Progress is being made every day. Generative models produce text, images, and music with results that would have seemed impossible not so long ago, and some studies suggest that the emergence of new object recognition methods could speed up computer vision application development. Artificial intelligence (AI) was conceived many years ago, but it reached the general public only in 2022, thanks to the rise of ChatGPT or Copilot.
Models can be asked to classify (for example, select documents by type), summarize (summarize extensive texts by extracting the key ideas), reason (problem-solving), plan (follow a series of steps to reach a goal), and, of course, generate content.
Therefore, content generators are the most widespread solution. However, self-sufficient agents appear, i.e., bots that are given an objective and are capable of working towards it, defining the tools they will need and incorporating others as they execute it as the situation requires. These chatbots identify the people who interact with them to generate a hyper-personalized experience.

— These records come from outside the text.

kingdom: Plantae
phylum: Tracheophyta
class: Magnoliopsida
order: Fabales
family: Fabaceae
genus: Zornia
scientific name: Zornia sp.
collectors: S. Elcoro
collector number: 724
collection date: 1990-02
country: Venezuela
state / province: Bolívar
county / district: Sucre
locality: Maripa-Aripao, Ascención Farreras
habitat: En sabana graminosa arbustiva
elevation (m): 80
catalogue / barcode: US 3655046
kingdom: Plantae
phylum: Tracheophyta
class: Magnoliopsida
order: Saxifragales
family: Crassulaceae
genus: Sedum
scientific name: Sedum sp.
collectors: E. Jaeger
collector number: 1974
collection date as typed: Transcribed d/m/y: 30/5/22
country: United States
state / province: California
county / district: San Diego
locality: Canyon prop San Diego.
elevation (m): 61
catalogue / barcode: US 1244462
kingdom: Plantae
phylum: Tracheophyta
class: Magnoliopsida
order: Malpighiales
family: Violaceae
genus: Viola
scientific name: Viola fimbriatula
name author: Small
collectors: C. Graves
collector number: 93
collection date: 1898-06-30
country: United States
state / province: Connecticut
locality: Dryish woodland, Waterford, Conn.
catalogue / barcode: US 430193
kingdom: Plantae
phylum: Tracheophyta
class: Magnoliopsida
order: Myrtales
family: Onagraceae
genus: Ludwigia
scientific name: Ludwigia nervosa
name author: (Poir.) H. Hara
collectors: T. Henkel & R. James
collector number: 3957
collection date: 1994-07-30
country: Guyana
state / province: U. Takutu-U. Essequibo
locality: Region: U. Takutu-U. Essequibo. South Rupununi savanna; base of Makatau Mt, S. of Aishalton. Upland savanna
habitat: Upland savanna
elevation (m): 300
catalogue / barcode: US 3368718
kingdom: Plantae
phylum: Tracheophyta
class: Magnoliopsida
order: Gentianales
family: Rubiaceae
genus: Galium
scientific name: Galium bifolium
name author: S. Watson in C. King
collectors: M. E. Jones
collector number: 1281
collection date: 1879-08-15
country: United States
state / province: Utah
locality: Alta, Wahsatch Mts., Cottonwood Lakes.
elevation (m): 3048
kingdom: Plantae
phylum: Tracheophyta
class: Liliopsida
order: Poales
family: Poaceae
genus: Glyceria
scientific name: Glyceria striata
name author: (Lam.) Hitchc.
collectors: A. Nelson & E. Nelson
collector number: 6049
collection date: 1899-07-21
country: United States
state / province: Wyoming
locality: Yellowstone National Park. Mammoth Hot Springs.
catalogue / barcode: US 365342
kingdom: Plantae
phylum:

The era of continuous discovery
What is our challenge at Making Sense? To evaluate how these innovations allow us to work better internally and, at the same time, to be constantly on the lookout to see how we can use them to create value for our customers.
For us, discovery is no longer a phase but a habit. We listen to ideas, think about challenges, improve processes, add features, or design new products. We rely on two pillars: quantitative and qualitative information and applied data analytics.
For example, one of our clients, an agricultural software solutions provider, has a tool that is a command line that the user can use to execute actions, in particular, to run specific queries or visualize various reports. It is a valuable resource since about 10% of users use it daily to generate reports.
However, not everything is so easy. To run the queries, it is necessary to understand syntax, which is also complex. Analytics showed us that it is the option most chosen by users when obtaining information from the system and, moreover, that 20% of the executions of this command line failed, mainly due to syntax-related issues.
Expectations come true
Generative AI helped us solve the problem. Today, users can run their queries in natural language (and in any language), also allowing us to significantly expand our reach and enabling a more significant number of users to take advantage of the command line for their daily tasks. People can access more accurate and faster information, without errors, to make better decisions.
This is just one of the many applications in which we are already exploring and exploiting the power of AI. We have also used AI to detect the best time to guide investment strategies based on a comprehensive parameter analysis, or to predict the quality of future sprints in a development process, to name a few examples. The possibilities are limitless.
In conclusion, it is not just about implementing an AI model or identifying a specific use case for a specific problem but keeping our minds open and our teams in a continuous search mode. The opportunity to extract value from this technology may appear where it is least expected.